High standards I admire just for the record. I have them. But, I don’t let them rule me or be my sole input in trying to achieve something. Being perfect is often confused as a synonym in partnership with excellence. They’re completely different. Practicing excellence and practicing perfection are not the same thing. Trying to be a perfectionist can be unhealthy. But, it can also hide something you need to grow.
It’s the fear of shame that perfectionism masks. Protecting ourselves from shame, embarrassment, and failure is what can drive us to work at being being to worried about perfection. With that however, our very self-worth becomes reliant on others approval. Our ideas. Our choices. Our behavior. Really anything we might try to accomplish.
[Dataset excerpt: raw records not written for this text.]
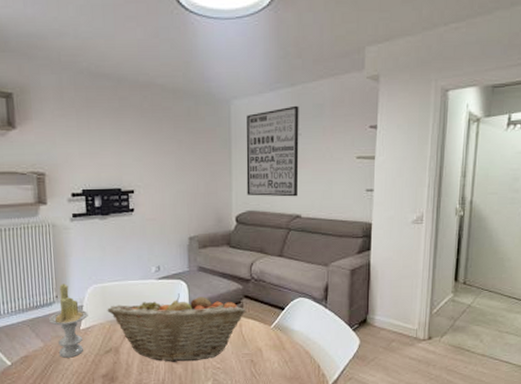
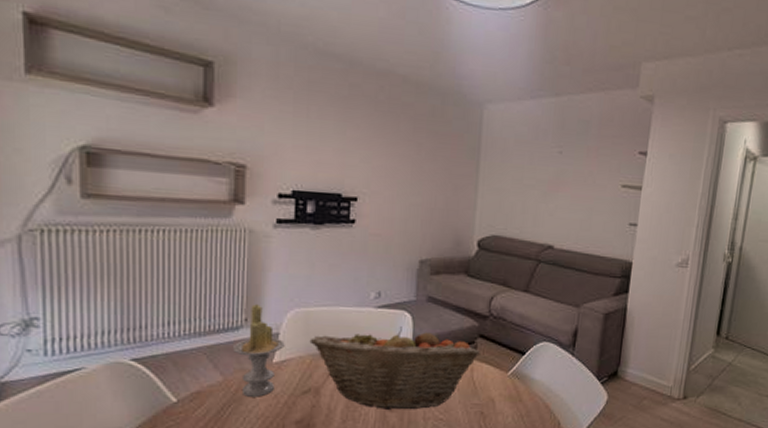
wall art: present [246,105,299,197] -> none [493,118,562,224]

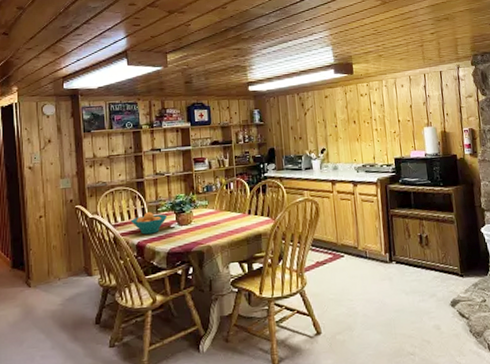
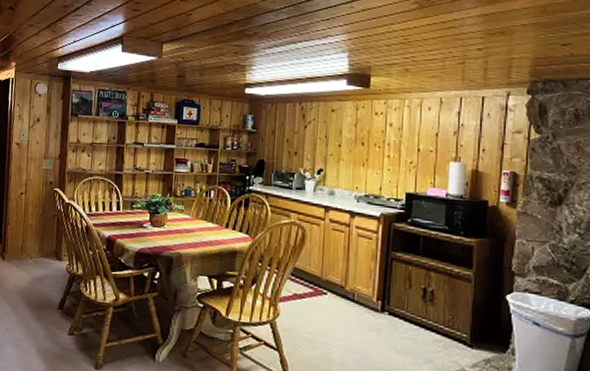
fruit bowl: present [131,211,168,235] -> none [105,206,142,230]

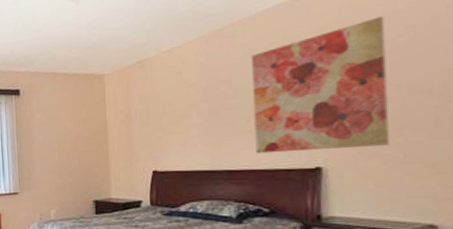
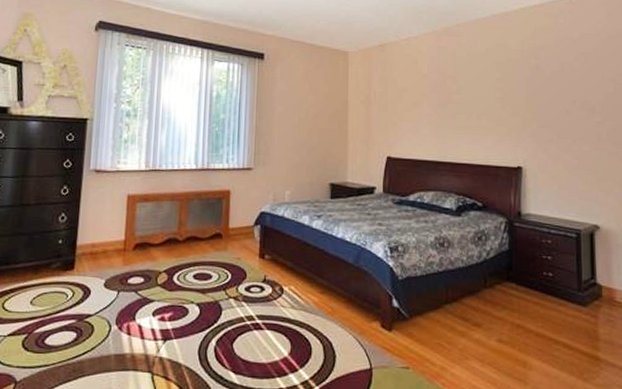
wall art: present [251,16,389,154] -> none [473,40,568,152]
The first thing I think we need to understand is maintaining the act of perfection is an impossible play. I’ve set a goal for my team of 0 wait time for getting to our customers. I know that making them with out any exception maintain that is impossible. I’d burn them out. Instead, it’s an aspiration to play for. Something to target. We’ll probably get really close to it, but I don’t expect us to maintain 0 wait.
Trying to be perfect can also drive us into life paralysis. We can become consumed by our ideas, creativity, and actions not being good enough for others to see or be a part of. Your very thought or idea that could change someone’s life by getting it out there might not even see the light of day if we let perfectionism have it’s way. I can’t imagine where this blog or podcast would be had I been to much of a perfectionist to put it out. I wouldn’t be here today doing this still.
So how do we become better and more self-aware of perfectionism so it doesn’t control the best parts of who we are? I don’t have the easy answer or a listical of top 10 ideas to share with you. What you can start with though is recognize it when it happens.
Recognize what triggers you to feel that way. Write it down and address it. Take a moment to set the tone with yourself why you are not doing what you want to do because it feels imperfect. Remember it is not for others, it is for your benefit to put it out. You don’t need anyone’s permission or approval other than your own.
You deserve to validate yourself and your work before anyone else gets that chance. There will be plenty of time to have others give you feedback along the way. For now, just rock out a little imperfection. It’s a gift.